There were many possible reasons for this.

“Children don’t get the infection seriously or at all in most cases,” said Schoub. “From an epidemic perspective, they are poor transmitters of the virus, for a number of physiological reasons.”

He explained that where children are concerned, the safest place for them is school.

“When holidays occur, the infection in children increases. This is mostly not from school, but from a household or non-school context. We may feel concern for adult teachers and staff, but their risk is no more than adults going to workplaces, and is perhaps even less because they’re amongst children.”

Community members also expressed concern about a second wave of infections, a threat which Friedland believes we should take seriously.

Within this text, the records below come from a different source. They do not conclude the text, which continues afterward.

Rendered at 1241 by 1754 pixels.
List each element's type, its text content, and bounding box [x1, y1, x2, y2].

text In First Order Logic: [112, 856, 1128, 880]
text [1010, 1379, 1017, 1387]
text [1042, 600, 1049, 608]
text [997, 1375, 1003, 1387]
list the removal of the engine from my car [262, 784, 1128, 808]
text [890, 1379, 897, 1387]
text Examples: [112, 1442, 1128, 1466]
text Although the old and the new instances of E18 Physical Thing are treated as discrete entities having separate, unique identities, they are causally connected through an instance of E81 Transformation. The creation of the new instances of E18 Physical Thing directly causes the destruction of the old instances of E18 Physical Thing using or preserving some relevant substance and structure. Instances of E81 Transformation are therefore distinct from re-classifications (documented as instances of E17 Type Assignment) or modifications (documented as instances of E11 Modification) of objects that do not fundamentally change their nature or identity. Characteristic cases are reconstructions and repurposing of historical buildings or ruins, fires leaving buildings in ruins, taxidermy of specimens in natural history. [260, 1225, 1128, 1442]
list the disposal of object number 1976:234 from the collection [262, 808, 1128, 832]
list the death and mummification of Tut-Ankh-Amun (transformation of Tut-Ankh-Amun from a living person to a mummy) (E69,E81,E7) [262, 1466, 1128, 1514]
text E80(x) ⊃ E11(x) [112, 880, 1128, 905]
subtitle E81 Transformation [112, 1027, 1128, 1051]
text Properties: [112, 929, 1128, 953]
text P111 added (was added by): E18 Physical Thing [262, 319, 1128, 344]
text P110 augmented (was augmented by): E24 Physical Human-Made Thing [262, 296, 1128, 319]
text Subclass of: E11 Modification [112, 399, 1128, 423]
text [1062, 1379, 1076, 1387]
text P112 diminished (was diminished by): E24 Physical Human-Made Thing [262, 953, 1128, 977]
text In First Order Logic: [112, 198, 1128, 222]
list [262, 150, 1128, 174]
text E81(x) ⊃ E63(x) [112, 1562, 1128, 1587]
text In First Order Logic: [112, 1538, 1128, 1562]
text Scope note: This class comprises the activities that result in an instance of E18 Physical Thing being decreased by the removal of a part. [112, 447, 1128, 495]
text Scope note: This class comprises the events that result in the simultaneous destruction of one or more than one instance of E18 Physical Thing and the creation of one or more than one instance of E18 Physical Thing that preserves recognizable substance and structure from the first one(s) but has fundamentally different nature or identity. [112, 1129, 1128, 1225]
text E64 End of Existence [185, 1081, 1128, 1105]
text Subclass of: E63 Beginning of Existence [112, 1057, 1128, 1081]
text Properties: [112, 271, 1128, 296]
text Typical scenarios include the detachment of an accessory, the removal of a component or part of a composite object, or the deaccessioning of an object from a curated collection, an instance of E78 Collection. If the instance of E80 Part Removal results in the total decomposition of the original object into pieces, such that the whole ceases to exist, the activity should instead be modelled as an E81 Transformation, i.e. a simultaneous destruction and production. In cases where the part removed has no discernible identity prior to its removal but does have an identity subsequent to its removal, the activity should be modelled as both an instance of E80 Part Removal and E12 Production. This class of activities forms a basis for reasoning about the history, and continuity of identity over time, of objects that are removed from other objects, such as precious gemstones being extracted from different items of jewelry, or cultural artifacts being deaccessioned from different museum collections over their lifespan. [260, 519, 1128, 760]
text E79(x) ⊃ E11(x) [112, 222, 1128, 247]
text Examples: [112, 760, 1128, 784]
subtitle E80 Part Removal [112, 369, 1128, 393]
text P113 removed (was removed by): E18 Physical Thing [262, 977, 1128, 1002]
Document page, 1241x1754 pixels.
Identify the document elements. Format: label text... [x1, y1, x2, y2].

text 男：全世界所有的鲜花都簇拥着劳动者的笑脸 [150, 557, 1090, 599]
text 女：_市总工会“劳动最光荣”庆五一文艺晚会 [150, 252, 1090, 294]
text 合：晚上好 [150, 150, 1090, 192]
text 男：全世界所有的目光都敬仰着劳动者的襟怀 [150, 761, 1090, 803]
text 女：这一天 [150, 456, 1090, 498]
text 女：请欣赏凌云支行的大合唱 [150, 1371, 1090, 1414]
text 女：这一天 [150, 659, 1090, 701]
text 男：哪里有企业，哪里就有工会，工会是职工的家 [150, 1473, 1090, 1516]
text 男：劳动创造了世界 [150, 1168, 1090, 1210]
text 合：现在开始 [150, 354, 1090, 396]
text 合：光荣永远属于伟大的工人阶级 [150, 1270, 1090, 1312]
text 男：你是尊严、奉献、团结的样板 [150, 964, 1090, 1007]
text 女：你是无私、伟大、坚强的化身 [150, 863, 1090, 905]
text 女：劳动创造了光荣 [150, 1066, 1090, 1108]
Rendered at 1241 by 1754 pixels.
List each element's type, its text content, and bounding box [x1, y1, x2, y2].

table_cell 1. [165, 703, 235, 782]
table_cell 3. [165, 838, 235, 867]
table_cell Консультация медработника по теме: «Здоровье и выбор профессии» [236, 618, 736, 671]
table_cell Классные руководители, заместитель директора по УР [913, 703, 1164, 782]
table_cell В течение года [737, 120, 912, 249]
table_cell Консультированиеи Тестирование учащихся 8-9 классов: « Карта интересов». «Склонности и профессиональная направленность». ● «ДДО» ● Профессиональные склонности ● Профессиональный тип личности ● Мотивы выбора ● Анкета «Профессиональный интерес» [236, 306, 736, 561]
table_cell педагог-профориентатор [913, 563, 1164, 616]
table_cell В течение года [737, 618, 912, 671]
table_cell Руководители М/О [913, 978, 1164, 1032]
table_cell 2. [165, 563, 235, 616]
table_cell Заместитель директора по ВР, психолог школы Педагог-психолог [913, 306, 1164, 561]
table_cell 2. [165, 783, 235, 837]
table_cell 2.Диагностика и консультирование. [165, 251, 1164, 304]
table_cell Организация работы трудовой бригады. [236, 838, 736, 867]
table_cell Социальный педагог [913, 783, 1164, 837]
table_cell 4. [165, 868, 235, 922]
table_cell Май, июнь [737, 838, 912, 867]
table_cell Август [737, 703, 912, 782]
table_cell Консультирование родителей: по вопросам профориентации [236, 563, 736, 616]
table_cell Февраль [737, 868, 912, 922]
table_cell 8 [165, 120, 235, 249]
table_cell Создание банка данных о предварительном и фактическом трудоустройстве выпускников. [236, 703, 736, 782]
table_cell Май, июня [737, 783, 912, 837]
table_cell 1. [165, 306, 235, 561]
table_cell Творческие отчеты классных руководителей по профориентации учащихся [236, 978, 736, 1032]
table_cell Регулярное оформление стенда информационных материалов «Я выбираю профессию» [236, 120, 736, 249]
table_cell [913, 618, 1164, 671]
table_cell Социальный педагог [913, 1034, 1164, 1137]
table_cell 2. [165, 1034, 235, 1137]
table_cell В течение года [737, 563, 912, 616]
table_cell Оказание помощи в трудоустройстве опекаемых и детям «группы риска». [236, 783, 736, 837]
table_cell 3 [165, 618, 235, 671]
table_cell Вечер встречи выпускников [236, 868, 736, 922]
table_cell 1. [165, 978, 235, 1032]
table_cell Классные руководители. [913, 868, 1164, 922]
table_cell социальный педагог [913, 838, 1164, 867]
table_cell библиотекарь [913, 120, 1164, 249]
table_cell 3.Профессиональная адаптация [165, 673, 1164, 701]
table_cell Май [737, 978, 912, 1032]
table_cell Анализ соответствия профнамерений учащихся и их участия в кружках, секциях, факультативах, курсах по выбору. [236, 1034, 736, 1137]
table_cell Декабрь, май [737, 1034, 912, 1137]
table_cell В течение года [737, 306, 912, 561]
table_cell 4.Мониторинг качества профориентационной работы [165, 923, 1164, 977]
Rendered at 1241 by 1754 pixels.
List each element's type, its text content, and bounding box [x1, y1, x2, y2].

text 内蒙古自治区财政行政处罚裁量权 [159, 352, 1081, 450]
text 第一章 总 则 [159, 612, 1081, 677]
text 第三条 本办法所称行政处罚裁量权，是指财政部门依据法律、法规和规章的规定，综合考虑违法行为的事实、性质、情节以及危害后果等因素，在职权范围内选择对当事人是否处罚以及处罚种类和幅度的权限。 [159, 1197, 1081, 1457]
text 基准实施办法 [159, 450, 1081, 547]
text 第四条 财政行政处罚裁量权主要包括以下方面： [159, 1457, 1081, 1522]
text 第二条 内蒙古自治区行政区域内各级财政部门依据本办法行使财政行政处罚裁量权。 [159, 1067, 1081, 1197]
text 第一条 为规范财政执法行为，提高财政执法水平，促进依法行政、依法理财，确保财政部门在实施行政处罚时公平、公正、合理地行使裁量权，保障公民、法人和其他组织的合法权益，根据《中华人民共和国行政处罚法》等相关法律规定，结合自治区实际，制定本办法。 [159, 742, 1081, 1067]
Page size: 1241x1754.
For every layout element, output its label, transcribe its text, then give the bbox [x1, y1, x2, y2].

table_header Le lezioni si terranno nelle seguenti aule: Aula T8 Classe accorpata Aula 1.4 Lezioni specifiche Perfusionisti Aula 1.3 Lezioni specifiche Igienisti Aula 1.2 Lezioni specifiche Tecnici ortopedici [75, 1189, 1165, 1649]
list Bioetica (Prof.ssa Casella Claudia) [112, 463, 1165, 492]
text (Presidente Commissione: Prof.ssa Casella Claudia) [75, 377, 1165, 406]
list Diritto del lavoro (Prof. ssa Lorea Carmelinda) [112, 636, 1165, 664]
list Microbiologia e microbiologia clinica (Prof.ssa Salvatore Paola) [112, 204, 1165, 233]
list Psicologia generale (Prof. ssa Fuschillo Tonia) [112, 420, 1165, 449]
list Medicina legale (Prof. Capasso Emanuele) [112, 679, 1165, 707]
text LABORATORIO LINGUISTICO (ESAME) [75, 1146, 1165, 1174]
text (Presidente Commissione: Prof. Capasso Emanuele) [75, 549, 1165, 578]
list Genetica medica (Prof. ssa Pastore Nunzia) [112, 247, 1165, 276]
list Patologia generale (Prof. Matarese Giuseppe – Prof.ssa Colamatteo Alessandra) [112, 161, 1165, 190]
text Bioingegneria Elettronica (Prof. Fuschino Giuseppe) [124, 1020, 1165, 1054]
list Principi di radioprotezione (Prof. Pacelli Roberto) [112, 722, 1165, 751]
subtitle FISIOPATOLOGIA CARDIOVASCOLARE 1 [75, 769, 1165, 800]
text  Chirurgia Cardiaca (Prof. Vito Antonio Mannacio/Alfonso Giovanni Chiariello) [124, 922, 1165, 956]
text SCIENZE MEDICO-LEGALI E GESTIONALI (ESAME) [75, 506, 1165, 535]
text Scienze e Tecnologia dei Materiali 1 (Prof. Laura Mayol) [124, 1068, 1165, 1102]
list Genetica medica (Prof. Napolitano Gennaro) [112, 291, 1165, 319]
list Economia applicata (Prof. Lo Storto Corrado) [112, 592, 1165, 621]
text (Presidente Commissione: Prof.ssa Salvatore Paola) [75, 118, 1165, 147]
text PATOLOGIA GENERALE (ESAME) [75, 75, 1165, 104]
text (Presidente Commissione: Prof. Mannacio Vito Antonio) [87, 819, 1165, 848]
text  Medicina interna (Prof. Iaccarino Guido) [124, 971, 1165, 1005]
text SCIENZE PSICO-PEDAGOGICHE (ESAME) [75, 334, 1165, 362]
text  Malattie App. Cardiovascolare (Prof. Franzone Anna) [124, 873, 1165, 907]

“It’s very worrying if we lessen our guard,” he said. “The United States celebrated success over the first wave, but is seeing large second waves far worse than the initial one. In our post-lockdown euphoria, we lessen our guard, but we need to be as vigilant in post-lockdown as we were at the start.

“People are asking why we will still peak after having been in lockdown. We are in a paradoxical situation where our government was forced to relax lockdown for socio-economic reasons, and a real concern about law and order. In truth, if South Africa were wealthier, we should have remained in lockdown until our peak.”

There is cause for optimism, however. The experts said major strides were being made in treatment, and in the development of the coronavirus vaccine, offering a glimmer of hope.

“There’s a tremendous amount of energy, finance, and research being put into the vaccine,” said Schoub. It normally takes four to five years, sometimes even longer, but the rate of development for the COVID-19 vaccine is far more rapid.”

There are about 160 candidate vaccines being evaluated, 15 of which are already in human-trial stage, and two of which are already in the third phase of testing.

“There is no way we will have it this year,” said Schoub. “However, we can expect it next year. It’s not just about finding it, but also making it universally available and cost-effective.”

While the cure remains elusive, developments in treatment are worth celebrating.

“We’ve had time to learn what works and what doesn’t,” said Friedland. “Our treatment is becoming more effective. People are staying for less time in intensive care, not everyone needs to be intubated, and we’re hoping to reduce the mortality rate.

“We are seeing the critical role of general practitioners in keeping people out of hospital and monitoring them at home. We believe that treatments will improve and become more efficacious,” Friedland said.